Pour expliquer leurs textes parfois violents et sexistes, les rappeurs ont souvent invoqué la licence fictionnelle -pourquoi refuser au hip-hop ce que l’on accepte du cinéma, dans le jeu vidéo ou même dans d’autres genres musicaux plus “mainstream”? Aujourd’hui, la ligne entre fiction et réalité paraît cependant de plus en plus ténue. Comment Hamza gère-t-il lui-même ce rapport entre fantaisie et réel? “Mes morceaux restent basés sur un mélange entre des choses que j’ai pu expérimenter et de la pure fiction, de l’ego trip, etc. C’est vrai que le rap n’est pas toujours un environnement très sain. Mais c’est le milieu musical en général qui est comme ça. Si tu ne fais pas gaffe, tu peux vite glisser et déraper dans l’alcool, la drogue, etc. Si j’ai moi-même fait des erreurs? Bien sûr. Mais tu apprends. Aujourd’hui, j’ai grandi avec ma musique, je suis marié aussi depuis un an…” Plus loin, il ajoute encore: “J’avoue, mes messages sont pas tout le temps top, je dis pas mal de conneries, etc. Mais ce qui m’intéresse surtout, c’est d’être quelqu’un de bien dans la vraie vie. Un type correct, sympa avec tout le monde, présent pour sa famille. Ça reste le plus important.

Dans Ma réalité, mélancolie nocturne pondue par l’omniprésent Ponko, Hamza “mélodifie” ses habituelles rimes teigneuses, avant tout de même de glisser: “J’ai grandi dans la violence/ avec un joint de beuh, j’ai appris à la romancer”. Il n’en dira pas beaucoup plus. Le rappeur reste d’abord ce fondu de musique, retourné par le rap et le r’n’b américains. Un ket maroxellois pas vraiment destiné à la gloire, qui voulait “plaire comme les autres”, avant de se rendre compte qu’il “n’était pas comme les autres”, comme il le chante à la toute fin de Sincèrement.

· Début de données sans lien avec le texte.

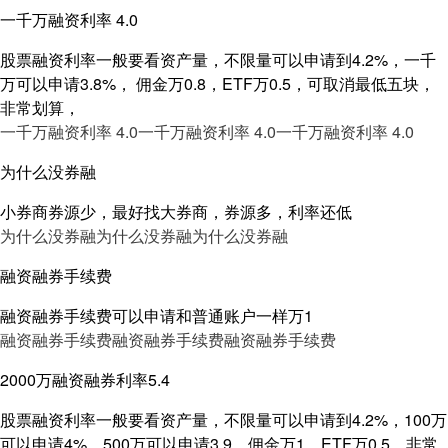
一千万融资利率 4.0
股票融资利率一般要看资产量，不限量可以申请到4.2%，一千
万可以申请3.8%， 佣金万0.8，ETF万0.5，可取消最低五块，
非常划算，
一千万融资利率 4.0
一千万融资利率 4.0
一千万融资利率 4.0
为什么没券融
小券商券源少，最好找大券商，券源多，利率还低
为什么没券融
为什么没券融
为什么没券融
融资融券手续费
融资融券手续费可以申请和普通账户一样万1
融资融券手续费
融资融券手续费
融资融券手续费
2000万融资融券利率5.4
股票融资利率一般要看资产量，不限量可以申请到4.2%，100万
可以申请4%，500万可以申请3.9，佣金万1，ETF万0.5，非常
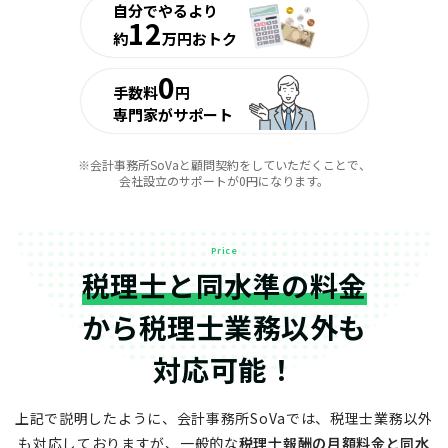
自分でやるより
12
約
万円おトク
0
手数料
円
専門家がサポート
※会計事務所SoVaと顧問契約をしていただくことで、
会社設立のサポートが0円になります。
Price
税理士と同水準の料金
から
税理士業務以外も
対応可能！
上記で説明したように、会計事務所SoVaでは、税理士業務以外
も対応しておりますが、
一般的な
税理士報酬の月額料金と同水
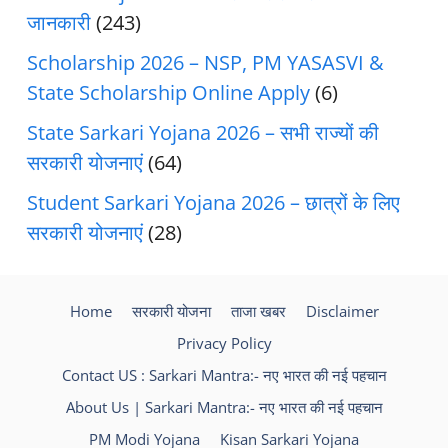
जानकारी
(243)
Scholarship 2026 – NSP, PM YASASVI &
State Scholarship Online Apply
(6)
State Sarkari Yojana 2026 – सभी राज्यों की
सरकारी योजनाएं
(64)
Student Sarkari Yojana 2026 – छात्रों के लिए
सरकारी योजनाएं
(28)
Home
सरकारी योजना
ताजा खबर
Disclaimer
Privacy Policy
Contact US : Sarkari Mantra:- नए भारत की नई पहचान
About Us | Sarkari Mantra:- नए भारत की नई पहचान
PM Modi Yojana
Kisan Sarkari Yojana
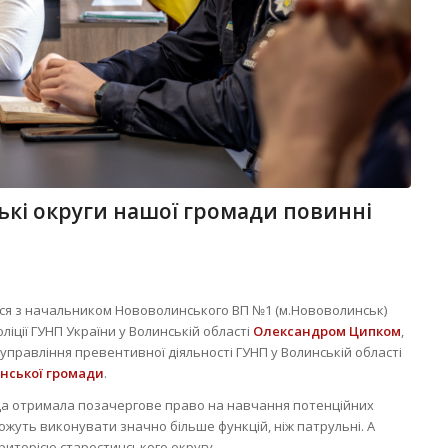
ькі округи нашої громади повинні
ся з начальником Нововолинського ВП №1 (м.Нововолинськ)
іції ГУНП України у Волинській області
Олександром Ципком
,
управління превентивної діяльності ГУНП у Волинській області
нської громади
.
да отримала позачергове право на навчання потенційних
ожуть виконувати значно більше функцій, ніж патрульні. А
риторією старостинського округу.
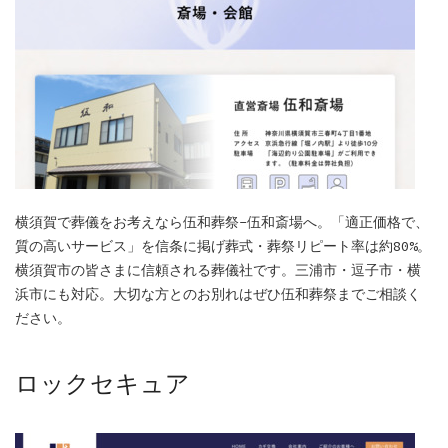
横須賀で葬儀をお考えなら伍和葬祭-伍和斎場へ。「適正価格で、
質の高いサービス」を信条に掲げ葬式・葬祭リピート率は約80%。
横須賀市の皆さまに信頼される葬儀社です。三浦市・逗子市・横
浜市にも対応。大切な方とのお別れはぜひ伍和葬祭までご相談く
ださい。
ロックセキュア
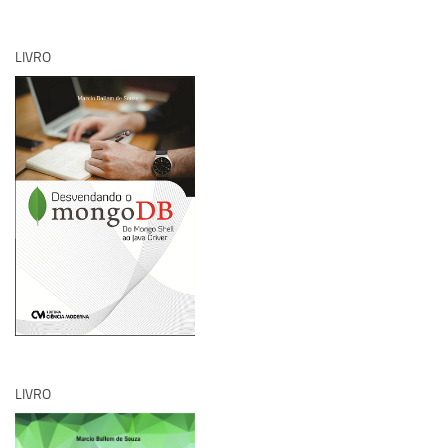
LIVRO
LIVRO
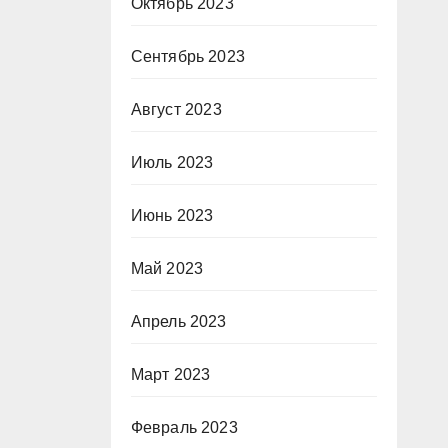
Октябрь 2023
Сентябрь 2023
Август 2023
Июль 2023
Июнь 2023
Май 2023
Апрель 2023
Март 2023
Февраль 2023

Quelques phrases plus loin, il explique encore: “Dès mes 12 piges, j’étais sous médicaments. Jusqu’à ses 19 ans, Hamza devra en effet lutter contre une maladie rénale. “C’était une période très pénible. Parce qu’à cet âge-là, t’as envie d’être comme tous les autres gamins, de sortir t’amuser, etc. Moi je me retrouvais enfermé, à devoir prendre des médicaments, dont pas mal de cortisone. Ce qui jouait aussi sur mon moral. Mais le côté positif, c’est que ça m’a amené vers la musique. C’est un mal pour un bien.” Cloîtré chez lui, Hamza trompera en effet son ennui en passant des heures à programmer des sons. C’est l’histoire de la musique qui sauve. Avec Sincèrement, Hamza lui rend en quelque sorte la politesse. De la plus brillante des manières.

Hamza, Sincèrement (8), distribué par Just Woke Up. En concert le 16/11, au Palais 12, Bruxelles.